In GitLab by @vronk on Apr 8, 2020, 16:46

closed

dpancic commented 4 years ago

In GitLab by @vronk on May 28, 2020, 11:58

We seem to have some issues with TaDiRAH, with respect to identifying/referencing the individual concepts. Currently TaDiRAH is ingested in PoolParty and gets a poolparty.biz-identifier, e.g.: Research Activities: https://sshoc.poolparty.biz/Vocabularies/tadirah-activities/98241f0e751154ab (using hash for the concept - AFAI understood, this has been introduced lately by Sotiris, to circumvent the problem with unallowed characters in the concept label (#4).

In the MP a version is ingested however with identifiers in the (original) form: https://sshoc.poolparty.biz/Vocabularies/tadirah-activities/Analysis (i.e. the concept label is part of the URL)

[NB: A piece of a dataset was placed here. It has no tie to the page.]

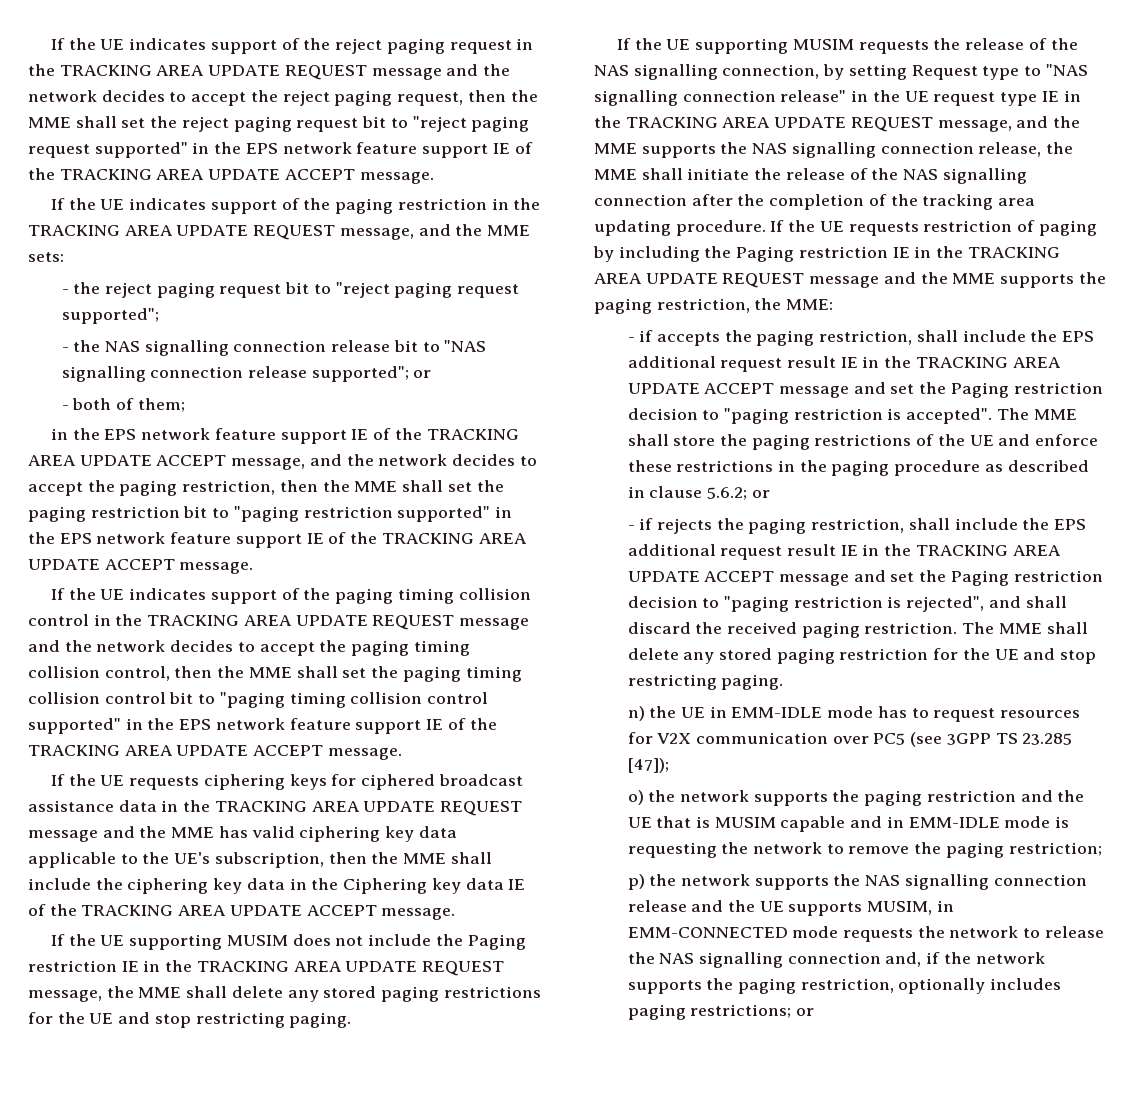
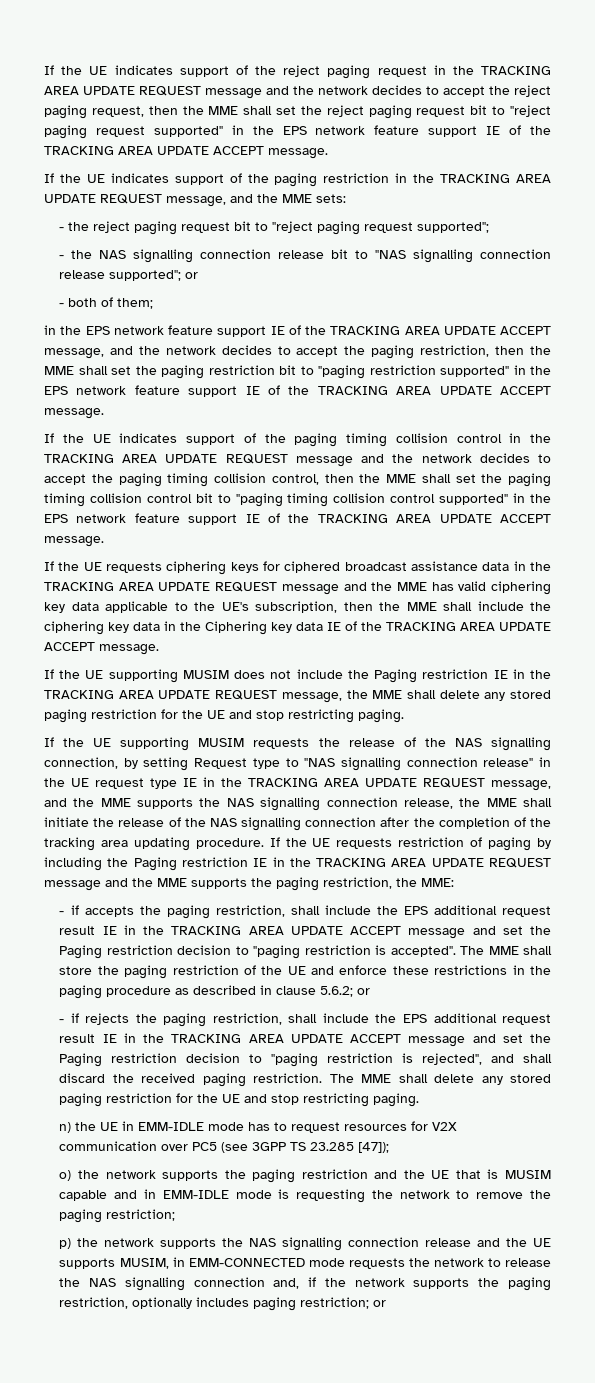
[443,986,541,998] restrictions -> [91,709,157,719] restriction
[814,434,912,446] restrictions -> [172,965,239,975] restriction
[690,1004,792,1018] restrictions; -> [300,1297,370,1309] restriction;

Also the internal identifier in MP is basically its label

See also example result from MP-API: https://sshoc-marketplace-api.acdh-dev.oeaw.ac.at/api/concept-search?q=Analysis

However the concepts also have their "original" identifiers in the tadirah.dariah.eu namespace: http://tadirah.dariah.eu/vocab/index.php?tema=6 and vocabularyserver.com http://vocabularyserver.com/tadirah/en/?tema=6

And moreover there is work on a new version of TaDiRAH, which will be available under https://vocabs.dariah.eu...

Furthermore the concepts are being referenced in the source data mostly via labels.

Where does this lead us...? I guess for the lookup from sources we cannot but rely on the labels (as we have nothing better).

The question is what should be the main identifier for the concepts, combined with the decision, what would we consider the authoritative location/version of the vocabulary.

A specific issue I believe is the discussion between @vronk and @tparkola regarding the hashing of the concept-uris in poolparty.

Any suggestions, comments more than welcome.